Heartland asked the district court to dismiss the lawsuit. The district court granted the company’s request, which Severson then appealed to the 7th Circuit.

What the 7th Circuit Says

In the proceeding before the 7th Circuit, there was no dispute that Severson had a disability or that the ability to frequently lift 50 pounds or more was an essential function of the second-shift lead position. The parties also agreed that at the time he was terminated, Severson was unable to frequently lift 50 pounds or more. The issue in the case boiled down to whether Heartland failed to reasonably accommodate his disability.

The focus of the court’s attention was on the issue of whether a long-term leave of absence is a reasonable accommodation within the meaning of the ADA. The court began its analysis by looking at the ADA’s definition of “reasonable accommodation.” It noted that the definition states only what the term “may” include, rather than what it “must include” or “includes.”

The court held that a long-term leave of absence cannot be a reasonable accommodation. Quoting one of its previous decisions, it noted that not working isn’t a means to perform the job’s essential functions, and an extended leave of absence doesn’t give a disabled individual the means to work, but rather excuses his not working. Referencing language in some of its previous decisions, the court stated that an inability to do the job’s essential tasks means that a person isn’t “qualified” and the employer doesn’t have to excuse that inability to work. If an employee isn’t able to be at work, he can’t be a qualified individual.

The 7th Circuit then went on to muddy the waters somewhat.
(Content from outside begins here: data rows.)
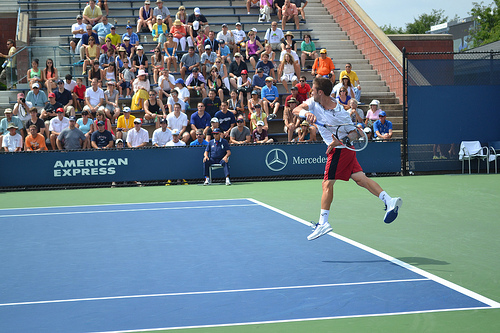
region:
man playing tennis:
[282, 65, 409, 265]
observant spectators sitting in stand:
[51, 49, 123, 114]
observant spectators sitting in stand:
[192, 58, 247, 88]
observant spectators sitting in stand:
[214, 32, 248, 70]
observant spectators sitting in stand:
[157, 53, 221, 114]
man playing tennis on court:
[277, 92, 420, 259]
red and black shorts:
[317, 144, 371, 189]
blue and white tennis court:
[99, 216, 254, 330]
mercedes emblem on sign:
[264, 142, 296, 171]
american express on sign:
[55, 148, 160, 201]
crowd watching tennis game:
[78, 23, 233, 105]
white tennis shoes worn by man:
[296, 195, 408, 248]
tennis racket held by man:
[295, 103, 378, 157]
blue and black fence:
[400, 49, 490, 173]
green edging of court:
[408, 177, 482, 298]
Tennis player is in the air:
[279, 68, 405, 261]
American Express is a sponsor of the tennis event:
[14, 140, 207, 182]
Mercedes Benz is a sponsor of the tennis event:
[217, 143, 344, 186]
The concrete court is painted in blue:
[6, 201, 496, 328]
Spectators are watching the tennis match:
[7, 7, 385, 147]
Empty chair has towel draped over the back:
[456, 133, 498, 175]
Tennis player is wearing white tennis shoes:
[292, 191, 424, 249]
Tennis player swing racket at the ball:
[272, 103, 385, 179]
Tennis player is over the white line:
[289, 68, 425, 296]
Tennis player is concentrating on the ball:
[239, 66, 481, 330]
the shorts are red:
[313, 138, 370, 196]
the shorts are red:
[315, 143, 370, 185]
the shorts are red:
[320, 138, 374, 192]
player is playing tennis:
[274, 76, 411, 284]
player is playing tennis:
[283, 73, 405, 253]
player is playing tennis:
[272, 60, 409, 262]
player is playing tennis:
[273, 60, 407, 242]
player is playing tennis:
[285, 74, 400, 251]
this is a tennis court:
[21, 23, 498, 305]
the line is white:
[67, 251, 151, 305]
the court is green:
[450, 204, 490, 241]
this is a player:
[234, 83, 484, 315]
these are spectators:
[42, 13, 242, 127]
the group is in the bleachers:
[48, 4, 236, 178]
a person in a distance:
[201, 121, 232, 183]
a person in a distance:
[165, 129, 186, 164]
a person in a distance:
[189, 128, 221, 167]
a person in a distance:
[55, 111, 95, 158]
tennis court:
[131, 235, 237, 285]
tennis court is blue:
[93, 218, 158, 261]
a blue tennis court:
[114, 248, 159, 286]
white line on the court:
[126, 285, 178, 300]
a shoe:
[379, 192, 400, 226]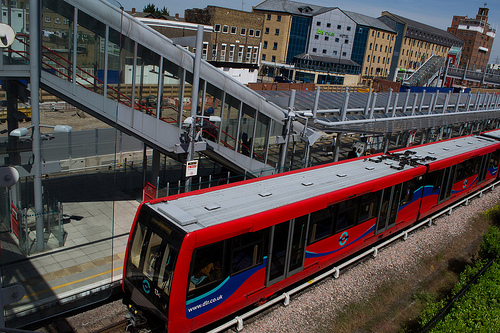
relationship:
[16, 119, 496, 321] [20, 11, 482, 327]
paved platform on station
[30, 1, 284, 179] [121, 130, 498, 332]
staircase behind train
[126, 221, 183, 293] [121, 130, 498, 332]
window on train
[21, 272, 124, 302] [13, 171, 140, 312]
line on platform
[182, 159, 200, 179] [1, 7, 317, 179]
sign below staircase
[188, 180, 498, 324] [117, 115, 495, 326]
rail next to subway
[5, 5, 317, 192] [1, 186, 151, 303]
stairs next to platform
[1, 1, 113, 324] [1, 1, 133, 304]
glass wall at platform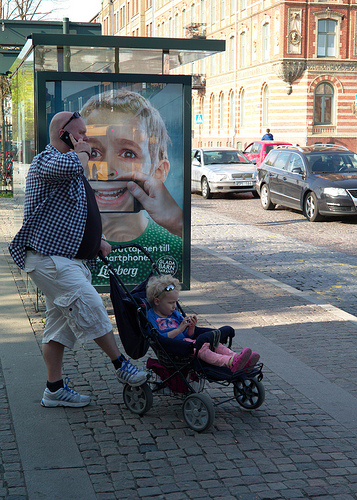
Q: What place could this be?
A: It is a sidewalk.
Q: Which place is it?
A: It is a sidewalk.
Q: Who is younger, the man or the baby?
A: The baby is younger than the man.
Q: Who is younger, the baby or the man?
A: The baby is younger than the man.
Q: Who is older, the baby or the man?
A: The man is older than the baby.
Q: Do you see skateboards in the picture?
A: No, there are no skateboards.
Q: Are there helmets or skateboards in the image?
A: No, there are no skateboards or helmets.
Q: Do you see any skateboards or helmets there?
A: No, there are no skateboards or helmets.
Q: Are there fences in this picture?
A: No, there are no fences.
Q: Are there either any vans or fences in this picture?
A: No, there are no fences or vans.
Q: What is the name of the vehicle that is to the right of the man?
A: The vehicle is a car.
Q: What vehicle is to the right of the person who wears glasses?
A: The vehicle is a car.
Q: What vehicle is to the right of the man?
A: The vehicle is a car.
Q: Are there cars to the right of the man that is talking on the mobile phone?
A: Yes, there is a car to the right of the man.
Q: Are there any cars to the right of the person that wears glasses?
A: Yes, there is a car to the right of the man.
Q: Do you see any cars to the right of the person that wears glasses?
A: Yes, there is a car to the right of the man.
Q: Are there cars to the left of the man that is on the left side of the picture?
A: No, the car is to the right of the man.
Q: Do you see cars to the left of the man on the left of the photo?
A: No, the car is to the right of the man.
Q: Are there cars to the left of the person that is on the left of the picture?
A: No, the car is to the right of the man.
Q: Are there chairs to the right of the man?
A: No, there is a car to the right of the man.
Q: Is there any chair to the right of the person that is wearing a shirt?
A: No, there is a car to the right of the man.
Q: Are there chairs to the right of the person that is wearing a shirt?
A: No, there is a car to the right of the man.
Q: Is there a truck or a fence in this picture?
A: No, there are no fences or trucks.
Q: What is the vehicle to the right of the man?
A: The vehicle is a car.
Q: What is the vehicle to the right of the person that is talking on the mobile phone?
A: The vehicle is a car.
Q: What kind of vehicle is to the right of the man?
A: The vehicle is a car.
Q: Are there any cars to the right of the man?
A: Yes, there is a car to the right of the man.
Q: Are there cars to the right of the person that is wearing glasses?
A: Yes, there is a car to the right of the man.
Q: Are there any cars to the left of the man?
A: No, the car is to the right of the man.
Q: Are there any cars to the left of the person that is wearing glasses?
A: No, the car is to the right of the man.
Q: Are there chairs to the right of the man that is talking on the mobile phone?
A: No, there is a car to the right of the man.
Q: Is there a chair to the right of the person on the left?
A: No, there is a car to the right of the man.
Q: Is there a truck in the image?
A: No, there are no trucks.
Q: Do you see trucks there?
A: No, there are no trucks.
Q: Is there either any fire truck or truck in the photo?
A: No, there are no trucks or fire trucks.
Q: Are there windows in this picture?
A: Yes, there is a window.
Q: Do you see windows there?
A: Yes, there is a window.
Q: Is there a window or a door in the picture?
A: Yes, there is a window.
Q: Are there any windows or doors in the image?
A: Yes, there is a window.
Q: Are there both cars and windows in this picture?
A: Yes, there are both a window and a car.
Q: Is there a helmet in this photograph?
A: No, there are no helmets.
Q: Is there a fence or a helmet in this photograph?
A: No, there are no helmets or fences.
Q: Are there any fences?
A: No, there are no fences.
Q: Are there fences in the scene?
A: No, there are no fences.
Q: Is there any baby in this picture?
A: Yes, there is a baby.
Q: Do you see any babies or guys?
A: Yes, there is a baby.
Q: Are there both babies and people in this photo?
A: Yes, there are both a baby and a person.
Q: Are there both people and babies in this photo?
A: Yes, there are both a baby and a person.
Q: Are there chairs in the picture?
A: No, there are no chairs.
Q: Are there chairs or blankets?
A: No, there are no chairs or blankets.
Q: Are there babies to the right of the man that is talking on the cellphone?
A: Yes, there is a baby to the right of the man.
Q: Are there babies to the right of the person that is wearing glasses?
A: Yes, there is a baby to the right of the man.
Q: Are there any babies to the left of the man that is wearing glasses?
A: No, the baby is to the right of the man.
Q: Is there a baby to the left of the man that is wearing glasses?
A: No, the baby is to the right of the man.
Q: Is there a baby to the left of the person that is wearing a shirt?
A: No, the baby is to the right of the man.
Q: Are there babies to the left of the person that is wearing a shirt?
A: No, the baby is to the right of the man.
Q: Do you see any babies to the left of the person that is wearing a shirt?
A: No, the baby is to the right of the man.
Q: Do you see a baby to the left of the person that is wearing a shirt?
A: No, the baby is to the right of the man.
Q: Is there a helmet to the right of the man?
A: No, there is a baby to the right of the man.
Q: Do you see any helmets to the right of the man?
A: No, there is a baby to the right of the man.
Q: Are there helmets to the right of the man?
A: No, there is a baby to the right of the man.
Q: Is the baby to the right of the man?
A: Yes, the baby is to the right of the man.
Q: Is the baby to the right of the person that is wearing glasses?
A: Yes, the baby is to the right of the man.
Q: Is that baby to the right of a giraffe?
A: No, the baby is to the right of the man.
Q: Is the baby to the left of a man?
A: No, the baby is to the right of a man.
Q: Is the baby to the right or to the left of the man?
A: The baby is to the right of the man.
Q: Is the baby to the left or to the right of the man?
A: The baby is to the right of the man.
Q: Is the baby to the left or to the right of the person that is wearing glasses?
A: The baby is to the right of the man.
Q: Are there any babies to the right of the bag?
A: Yes, there is a baby to the right of the bag.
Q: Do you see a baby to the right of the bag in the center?
A: Yes, there is a baby to the right of the bag.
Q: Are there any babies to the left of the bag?
A: No, the baby is to the right of the bag.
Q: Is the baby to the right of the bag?
A: Yes, the baby is to the right of the bag.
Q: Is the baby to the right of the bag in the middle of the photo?
A: Yes, the baby is to the right of the bag.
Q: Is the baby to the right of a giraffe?
A: No, the baby is to the right of the bag.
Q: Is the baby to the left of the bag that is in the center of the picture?
A: No, the baby is to the right of the bag.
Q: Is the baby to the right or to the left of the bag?
A: The baby is to the right of the bag.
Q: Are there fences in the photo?
A: No, there are no fences.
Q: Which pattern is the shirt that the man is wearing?
A: The shirt is checkered.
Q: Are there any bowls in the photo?
A: No, there are no bowls.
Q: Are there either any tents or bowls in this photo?
A: No, there are no bowls or tents.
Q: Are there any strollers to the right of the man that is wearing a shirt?
A: Yes, there is a stroller to the right of the man.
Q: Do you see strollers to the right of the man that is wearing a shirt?
A: Yes, there is a stroller to the right of the man.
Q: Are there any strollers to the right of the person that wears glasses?
A: Yes, there is a stroller to the right of the man.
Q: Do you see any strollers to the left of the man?
A: No, the stroller is to the right of the man.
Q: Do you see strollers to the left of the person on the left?
A: No, the stroller is to the right of the man.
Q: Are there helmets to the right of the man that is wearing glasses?
A: No, there is a stroller to the right of the man.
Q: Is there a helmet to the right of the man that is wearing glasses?
A: No, there is a stroller to the right of the man.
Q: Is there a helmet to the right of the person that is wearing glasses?
A: No, there is a stroller to the right of the man.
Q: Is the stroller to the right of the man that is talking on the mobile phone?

It stated that its previous decisions have left open the possibility that a brief period of leave to deal with a medical condition could be a reasonable accommodation in some circumstances. As an example, it noted that time off may be an appropriate accommodation for intermittent conditions. It noted that intermittent leave or a “short” leave of absence—for a couple of days or even a couple of weeks in appropriate circumstances— could be analogous to a part-time or modified work schedule, both of which are examples of reasonable accommodations set forth in the ADA.

Distinguishing intermittent leave or a short leave of absence from a medical leave spanning multiple months, the court noted that longer medical leave doesn’t permit the employee to perform the essential functions of his job. To the contrary, the inability to work for several months removes a person from the class protected by the ADA.

The court commented that long-term medical leave is the domain of the FMLA. It noted that the FMLA protects up to 12 weeks of medical leave, recognizing that employees will sometimes be unable to perform their job duties. By contrast, the court noted, the ADA applies only to those who can do the job.

In response to arguments raised by the EEOC in its “friend-of-the-court” brief, the 7th Circuit pointed out that according to the EEOC’s interpretation, the length of the leave doesn’t matter. Under that approach, the ADA would be transformed into a medical leave statute, which the court determined was an untenable interpretation of the term “reasonable accommodation.” As a result, the court upheld the district court’s grant of Heartland’s request for dismissal of the lawsuit. Severson v. Heartland Woodcraft, Inc., No. 15-3754 (7th Cir., Sept. 20, 2017).

Bottom Line

Most employers are now familiar with the dual obligations under the FMLA and the ADA. Nevertheless, it’s difficult to navigate through situations where—after FMLA leave has been exhausted—an employee remains unable to return to work, particularly when it’s for a lengthy, indefinite period of time. This case suggests that to the extent that an employee remains off work on a continuous basis for longer than two weeks, you should be on firm ground in taking the position that he isn’t a qualified individual with a disability and is therefore not entitled to reasonable accommodations under the ADA.